Ten aanzien van de beslagobjecten zoals aangeduid in alinea 63 en 64 (derdenbeslagen onder negen Nederlandse vennootschappen) geldt voorts het volgende. De voorzieningenrechter acht het voorshands niet aannemelijk dat hetgeen deze derden onder zich houden voor de staat Kazachstan geheel en onmiddellijk bestemd is voor commerciële niet publieke doeleinden. De vorderingen die de staat Kazachstan op deze derden heeft bestaan namelijk, zoals verzoekers hebben toegelicht, zowel uit belastingbetalingen als uit niet-belastingbetalingen.
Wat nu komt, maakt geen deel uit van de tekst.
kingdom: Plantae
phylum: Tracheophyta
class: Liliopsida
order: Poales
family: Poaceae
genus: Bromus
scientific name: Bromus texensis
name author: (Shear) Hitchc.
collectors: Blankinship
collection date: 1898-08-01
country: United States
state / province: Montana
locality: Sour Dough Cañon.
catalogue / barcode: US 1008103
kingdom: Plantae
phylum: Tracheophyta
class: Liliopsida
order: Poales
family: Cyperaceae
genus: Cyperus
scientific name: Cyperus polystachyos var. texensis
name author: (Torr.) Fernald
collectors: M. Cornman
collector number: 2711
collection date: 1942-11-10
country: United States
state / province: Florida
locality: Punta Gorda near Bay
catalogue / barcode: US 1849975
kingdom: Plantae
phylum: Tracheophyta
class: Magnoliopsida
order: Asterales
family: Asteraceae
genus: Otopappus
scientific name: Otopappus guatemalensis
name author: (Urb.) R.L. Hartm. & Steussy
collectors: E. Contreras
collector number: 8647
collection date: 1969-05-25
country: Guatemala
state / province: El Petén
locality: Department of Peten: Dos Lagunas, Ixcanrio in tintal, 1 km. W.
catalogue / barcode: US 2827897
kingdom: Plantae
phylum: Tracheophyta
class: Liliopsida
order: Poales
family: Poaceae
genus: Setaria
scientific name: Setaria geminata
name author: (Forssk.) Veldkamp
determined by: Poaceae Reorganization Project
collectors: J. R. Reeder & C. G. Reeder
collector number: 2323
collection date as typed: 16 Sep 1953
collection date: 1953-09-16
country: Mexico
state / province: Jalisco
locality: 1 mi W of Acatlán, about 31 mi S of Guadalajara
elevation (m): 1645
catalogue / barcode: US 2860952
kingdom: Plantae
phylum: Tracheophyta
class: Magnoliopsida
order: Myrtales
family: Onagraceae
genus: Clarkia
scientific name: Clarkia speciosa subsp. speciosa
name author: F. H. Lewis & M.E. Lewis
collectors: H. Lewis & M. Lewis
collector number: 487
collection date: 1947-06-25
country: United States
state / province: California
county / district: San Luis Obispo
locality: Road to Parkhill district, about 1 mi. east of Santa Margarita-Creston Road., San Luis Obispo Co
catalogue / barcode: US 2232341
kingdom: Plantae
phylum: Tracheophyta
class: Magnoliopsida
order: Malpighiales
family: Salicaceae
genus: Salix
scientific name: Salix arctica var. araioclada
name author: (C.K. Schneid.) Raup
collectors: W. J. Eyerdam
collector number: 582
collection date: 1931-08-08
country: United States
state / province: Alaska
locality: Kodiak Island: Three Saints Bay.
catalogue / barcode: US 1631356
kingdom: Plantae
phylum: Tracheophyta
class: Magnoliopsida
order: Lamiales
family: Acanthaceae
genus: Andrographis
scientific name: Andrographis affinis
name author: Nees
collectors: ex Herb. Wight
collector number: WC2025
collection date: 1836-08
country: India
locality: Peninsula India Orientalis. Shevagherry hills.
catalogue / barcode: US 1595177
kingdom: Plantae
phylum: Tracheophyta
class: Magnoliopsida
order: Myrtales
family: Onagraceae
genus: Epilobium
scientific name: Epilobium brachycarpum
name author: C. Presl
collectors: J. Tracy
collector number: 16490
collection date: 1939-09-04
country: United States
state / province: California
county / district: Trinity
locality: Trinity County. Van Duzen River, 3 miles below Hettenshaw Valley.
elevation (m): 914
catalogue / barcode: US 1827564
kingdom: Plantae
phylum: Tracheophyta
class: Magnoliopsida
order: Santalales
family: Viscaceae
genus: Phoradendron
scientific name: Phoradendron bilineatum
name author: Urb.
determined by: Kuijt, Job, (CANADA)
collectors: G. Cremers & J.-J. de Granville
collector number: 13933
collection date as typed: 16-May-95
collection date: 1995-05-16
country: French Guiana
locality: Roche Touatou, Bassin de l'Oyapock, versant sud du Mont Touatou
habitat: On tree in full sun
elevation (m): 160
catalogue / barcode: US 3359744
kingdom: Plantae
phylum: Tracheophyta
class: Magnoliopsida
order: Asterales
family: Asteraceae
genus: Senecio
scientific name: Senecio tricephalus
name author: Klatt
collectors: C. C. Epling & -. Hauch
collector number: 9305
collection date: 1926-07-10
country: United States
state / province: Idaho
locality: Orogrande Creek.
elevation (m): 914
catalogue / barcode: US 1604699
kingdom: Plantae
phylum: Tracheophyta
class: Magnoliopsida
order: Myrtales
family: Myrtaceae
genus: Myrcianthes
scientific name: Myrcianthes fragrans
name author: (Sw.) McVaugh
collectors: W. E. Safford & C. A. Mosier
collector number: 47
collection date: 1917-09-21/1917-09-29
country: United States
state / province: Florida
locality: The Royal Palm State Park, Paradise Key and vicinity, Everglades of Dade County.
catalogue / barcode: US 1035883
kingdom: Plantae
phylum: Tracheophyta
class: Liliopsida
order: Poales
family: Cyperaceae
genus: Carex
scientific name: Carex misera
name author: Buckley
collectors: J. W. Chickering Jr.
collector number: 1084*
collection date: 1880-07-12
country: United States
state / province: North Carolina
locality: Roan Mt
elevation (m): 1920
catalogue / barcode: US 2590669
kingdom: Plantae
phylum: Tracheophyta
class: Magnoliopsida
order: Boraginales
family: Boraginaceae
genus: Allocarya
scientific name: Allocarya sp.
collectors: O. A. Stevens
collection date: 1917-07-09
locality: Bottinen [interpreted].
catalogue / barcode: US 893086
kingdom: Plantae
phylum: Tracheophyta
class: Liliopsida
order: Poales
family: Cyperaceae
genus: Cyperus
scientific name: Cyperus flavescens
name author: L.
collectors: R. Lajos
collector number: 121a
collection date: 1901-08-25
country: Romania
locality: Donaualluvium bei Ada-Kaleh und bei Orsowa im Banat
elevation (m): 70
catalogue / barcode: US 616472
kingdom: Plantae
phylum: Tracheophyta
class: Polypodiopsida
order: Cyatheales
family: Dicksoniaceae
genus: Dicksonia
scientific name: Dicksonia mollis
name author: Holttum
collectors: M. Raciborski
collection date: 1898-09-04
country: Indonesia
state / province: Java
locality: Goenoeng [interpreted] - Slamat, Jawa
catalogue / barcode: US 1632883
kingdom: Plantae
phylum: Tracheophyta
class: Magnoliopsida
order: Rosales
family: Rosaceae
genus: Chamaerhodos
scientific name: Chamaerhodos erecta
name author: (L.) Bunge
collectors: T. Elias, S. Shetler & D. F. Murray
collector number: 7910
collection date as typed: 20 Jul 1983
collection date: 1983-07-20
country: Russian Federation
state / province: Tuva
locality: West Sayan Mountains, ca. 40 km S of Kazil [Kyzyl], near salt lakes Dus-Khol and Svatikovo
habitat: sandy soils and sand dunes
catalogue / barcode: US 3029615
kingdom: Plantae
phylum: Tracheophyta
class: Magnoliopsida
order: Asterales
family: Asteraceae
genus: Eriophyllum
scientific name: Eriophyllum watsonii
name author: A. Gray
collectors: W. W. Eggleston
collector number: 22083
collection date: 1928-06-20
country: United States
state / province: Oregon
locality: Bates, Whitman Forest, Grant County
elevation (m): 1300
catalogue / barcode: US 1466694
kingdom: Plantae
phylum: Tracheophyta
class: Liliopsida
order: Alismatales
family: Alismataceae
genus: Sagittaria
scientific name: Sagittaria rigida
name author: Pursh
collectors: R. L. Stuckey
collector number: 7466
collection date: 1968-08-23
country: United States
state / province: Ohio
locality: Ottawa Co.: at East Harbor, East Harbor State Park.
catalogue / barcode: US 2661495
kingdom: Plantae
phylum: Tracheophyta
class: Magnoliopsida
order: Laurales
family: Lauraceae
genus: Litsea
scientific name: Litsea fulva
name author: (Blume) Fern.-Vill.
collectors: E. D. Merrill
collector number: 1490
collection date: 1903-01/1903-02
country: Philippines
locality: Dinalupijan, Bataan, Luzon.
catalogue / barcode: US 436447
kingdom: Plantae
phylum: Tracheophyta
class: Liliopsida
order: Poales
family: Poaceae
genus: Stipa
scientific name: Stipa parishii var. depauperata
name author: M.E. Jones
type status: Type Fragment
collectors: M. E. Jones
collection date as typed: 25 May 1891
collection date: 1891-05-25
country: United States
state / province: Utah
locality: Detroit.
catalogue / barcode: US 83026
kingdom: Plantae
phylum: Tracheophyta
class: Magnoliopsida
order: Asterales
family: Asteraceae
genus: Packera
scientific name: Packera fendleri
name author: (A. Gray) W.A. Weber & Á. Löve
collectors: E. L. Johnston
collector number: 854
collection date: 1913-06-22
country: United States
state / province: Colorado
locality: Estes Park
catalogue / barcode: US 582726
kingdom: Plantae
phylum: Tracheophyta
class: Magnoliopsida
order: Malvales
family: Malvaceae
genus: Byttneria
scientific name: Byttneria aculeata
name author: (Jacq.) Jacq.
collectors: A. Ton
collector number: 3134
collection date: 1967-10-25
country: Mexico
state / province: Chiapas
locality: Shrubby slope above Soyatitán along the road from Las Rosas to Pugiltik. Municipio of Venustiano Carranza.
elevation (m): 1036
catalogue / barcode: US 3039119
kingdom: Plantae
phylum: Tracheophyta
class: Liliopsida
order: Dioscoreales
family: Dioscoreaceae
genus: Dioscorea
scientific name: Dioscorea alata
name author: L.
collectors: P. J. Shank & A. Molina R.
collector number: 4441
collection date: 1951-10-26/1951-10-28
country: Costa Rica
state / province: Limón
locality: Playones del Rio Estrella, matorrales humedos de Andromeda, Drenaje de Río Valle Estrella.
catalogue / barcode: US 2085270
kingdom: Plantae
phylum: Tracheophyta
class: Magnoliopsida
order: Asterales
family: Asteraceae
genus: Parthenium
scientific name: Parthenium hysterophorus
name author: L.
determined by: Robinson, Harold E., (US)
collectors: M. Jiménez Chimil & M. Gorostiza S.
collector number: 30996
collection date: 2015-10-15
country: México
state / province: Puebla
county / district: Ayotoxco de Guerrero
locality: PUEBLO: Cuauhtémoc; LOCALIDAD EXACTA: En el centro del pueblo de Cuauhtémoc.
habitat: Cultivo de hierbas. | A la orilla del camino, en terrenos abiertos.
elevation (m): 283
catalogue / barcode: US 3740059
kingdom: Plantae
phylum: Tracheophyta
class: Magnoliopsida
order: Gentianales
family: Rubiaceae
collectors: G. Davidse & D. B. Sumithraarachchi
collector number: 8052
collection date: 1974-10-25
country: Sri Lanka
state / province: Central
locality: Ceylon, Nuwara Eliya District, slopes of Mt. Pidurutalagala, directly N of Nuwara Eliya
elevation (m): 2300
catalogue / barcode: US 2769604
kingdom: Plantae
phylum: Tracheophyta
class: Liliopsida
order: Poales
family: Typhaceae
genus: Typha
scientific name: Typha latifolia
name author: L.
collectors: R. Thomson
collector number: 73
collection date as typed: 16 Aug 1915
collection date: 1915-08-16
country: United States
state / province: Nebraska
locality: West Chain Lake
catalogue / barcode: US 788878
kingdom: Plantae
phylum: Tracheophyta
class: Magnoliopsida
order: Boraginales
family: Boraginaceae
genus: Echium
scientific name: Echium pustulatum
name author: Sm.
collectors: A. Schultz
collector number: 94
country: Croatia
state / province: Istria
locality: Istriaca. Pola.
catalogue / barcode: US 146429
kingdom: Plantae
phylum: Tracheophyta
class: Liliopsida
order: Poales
Voorshands is niet aannemelijk te achten dat zonder meer 75,2 procent van deze vorderingen bestemd is voor het Savings Fund als bedoeld in alinea 52 van het (aangepaste) verzoekschrift, zoals verzoekers – naar de voorzieningenrechter begrijpt – betogen. Er zal dan ook geen verlof worden verleend om onder deze negen Nederlandse vennootschappen beslag te mogen leggen.
3.7.
Dit leidt tot de volgende beslissing.
4. De beslissing
De voorzieningenrechter
4.1.
Verleent verzoekers verlof tot het leggen van de in alinea 45, 46, 55, 56 en 76 van het verzoekschrift aangeduide verzochte conservatoire beslagen ten laste van gerekwestreerden, met dien verstande dat ten aanzien van het in alinea 55 aangeduide bankbeslag geen verlof wordt verleend voor de onder a, b, en c aangeduide niet in Nederland gevestigde bankvestigingen.
4.2.
Begroot de vordering waarvoor het verlof wordt verleend, met inbegrip van rente en kosten, op USD 557.656.650,-- (zegge: vijfhonderdzevenenvijftigmiljoen zeshonderdzesenvijftigduizend zeshonderdvijftig Amerikaanse dollars) enEUR 992.520,-- (negenhonderdtweeënnegentigduizend vijfhonderdtwintig euro).
4.3.
Verbindt aan het verlof de voorwaarde dat de eis in de hoofdzaak wordt ingesteld binnen twaalf weken na de eerste beslaglegging.
4.4.
Verklaart deze beschikking tot zover uitvoerbaar bij voorraad.
4.5.
Weigert de gevraagde uitvoerbaarverklaring op alle dagen en uren.
4.6.
Wijst het meer of anders verzochte af.
Deze beschikking is gegeven door mr. M. van Walraven, voorzieningenrechter, bijgestaan door mr. J.E. Tiddens, griffier, op 8 september 2017.